◆ **REQUIRED WORK**
Extract each line of the material that contains the word "Tiểu".

◆ **EXTRACTED INFORMATION**

____________________

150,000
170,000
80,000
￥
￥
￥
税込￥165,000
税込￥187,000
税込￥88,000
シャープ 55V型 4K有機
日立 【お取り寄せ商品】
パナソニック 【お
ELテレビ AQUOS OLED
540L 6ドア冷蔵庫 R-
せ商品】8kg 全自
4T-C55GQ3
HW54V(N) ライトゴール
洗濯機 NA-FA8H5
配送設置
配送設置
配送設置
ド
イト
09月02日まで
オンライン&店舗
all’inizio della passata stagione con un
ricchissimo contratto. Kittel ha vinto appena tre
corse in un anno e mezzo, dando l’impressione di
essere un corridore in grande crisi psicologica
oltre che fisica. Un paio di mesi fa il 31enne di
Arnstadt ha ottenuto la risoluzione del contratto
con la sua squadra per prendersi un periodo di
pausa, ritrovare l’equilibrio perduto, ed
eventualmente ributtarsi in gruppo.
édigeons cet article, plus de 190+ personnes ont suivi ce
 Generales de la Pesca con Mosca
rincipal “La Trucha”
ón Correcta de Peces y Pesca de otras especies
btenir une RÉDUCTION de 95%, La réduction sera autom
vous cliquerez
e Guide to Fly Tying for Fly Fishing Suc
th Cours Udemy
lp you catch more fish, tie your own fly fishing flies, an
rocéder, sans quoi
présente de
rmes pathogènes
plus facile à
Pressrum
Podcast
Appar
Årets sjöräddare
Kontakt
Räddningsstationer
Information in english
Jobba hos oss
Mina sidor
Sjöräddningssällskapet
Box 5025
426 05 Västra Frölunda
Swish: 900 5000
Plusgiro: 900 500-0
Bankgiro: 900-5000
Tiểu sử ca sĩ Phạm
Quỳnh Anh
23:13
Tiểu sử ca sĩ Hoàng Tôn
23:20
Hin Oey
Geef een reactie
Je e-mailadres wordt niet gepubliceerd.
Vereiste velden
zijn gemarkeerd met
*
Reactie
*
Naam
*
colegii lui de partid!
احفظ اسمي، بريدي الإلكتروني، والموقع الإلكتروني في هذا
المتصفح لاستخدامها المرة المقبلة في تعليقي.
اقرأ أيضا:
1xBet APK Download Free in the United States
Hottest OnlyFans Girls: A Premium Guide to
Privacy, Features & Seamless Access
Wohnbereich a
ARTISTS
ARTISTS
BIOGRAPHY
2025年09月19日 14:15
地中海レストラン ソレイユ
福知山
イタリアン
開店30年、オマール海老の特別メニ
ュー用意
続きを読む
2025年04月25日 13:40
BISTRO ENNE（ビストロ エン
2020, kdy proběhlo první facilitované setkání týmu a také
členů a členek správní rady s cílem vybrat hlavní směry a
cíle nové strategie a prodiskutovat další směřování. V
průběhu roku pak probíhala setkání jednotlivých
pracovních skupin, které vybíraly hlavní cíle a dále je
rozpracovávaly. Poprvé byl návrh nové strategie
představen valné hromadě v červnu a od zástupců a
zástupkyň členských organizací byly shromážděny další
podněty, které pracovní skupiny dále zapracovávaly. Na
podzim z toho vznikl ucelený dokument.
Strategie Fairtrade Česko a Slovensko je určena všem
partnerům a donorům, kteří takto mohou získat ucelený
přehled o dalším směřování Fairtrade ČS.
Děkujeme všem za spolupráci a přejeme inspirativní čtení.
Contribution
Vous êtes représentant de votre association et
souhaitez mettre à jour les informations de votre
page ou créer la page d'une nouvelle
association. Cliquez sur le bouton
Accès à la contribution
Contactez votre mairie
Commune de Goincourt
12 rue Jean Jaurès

____________________

◆ **EXERCISE RESULT**
Tiểu sử ca sĩ Phạm
Tiểu sử ca sĩ Hoàng Tôn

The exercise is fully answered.